At the time, the hospital said it made the decision because it is a health care facility and its employees must represent a healthy lifestyle. Before it could be legally challenged, the negative publicity ultimately led the hospital to step back from the policy. Nonetheless, as the U.S. continues to battle an obesity epidemic--with 36 percent of all adults in the country considered obese--this is becoming an issue with which many employees grapple. Some employers might want to keep their health care costs down by discriminating against overweight job applicants, but is weight discrimination legal?
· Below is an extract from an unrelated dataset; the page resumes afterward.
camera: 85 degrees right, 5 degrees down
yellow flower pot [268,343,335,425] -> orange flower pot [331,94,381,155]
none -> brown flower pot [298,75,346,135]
Weight is not a protected class in federal anti-discrimination laws. However, a few cities and one state do specifically ban employers from discriminating against overweight workers, but we do not have a policy like this here in Texas.
However, under the Americans with Disabilities Act, employers cannot base hiring, firing or other job decisions based on disability, and in some cases obesity is considered a disability. One must be diagnosed as morbidly obese to be considered disabled. Nonetheless, there are a number of weight related conditions, such as diabetes and heart-disease, which would also provide ADA-protection to an employee or job applicant.
Furthermore, women are more likely to be discriminated against because of weight than men. In these cases, this could also be called sex discrimination, which is illegal.
So, in conclusion, there is no clear answer as to whether an employer can legally discriminate against a worker or applicant because of his or her weight. In many cases, it would be illegal because it would fall under a tangential category of discrimination. Therefore, employers would wish to encourage healthy weights would be smart to do so by maintaining a healthy workplace culture, not by firing or refusing employment to those who struggle with their weight. And, those who think they have been discriminated against due to their waistline may be wise to seek legal advice.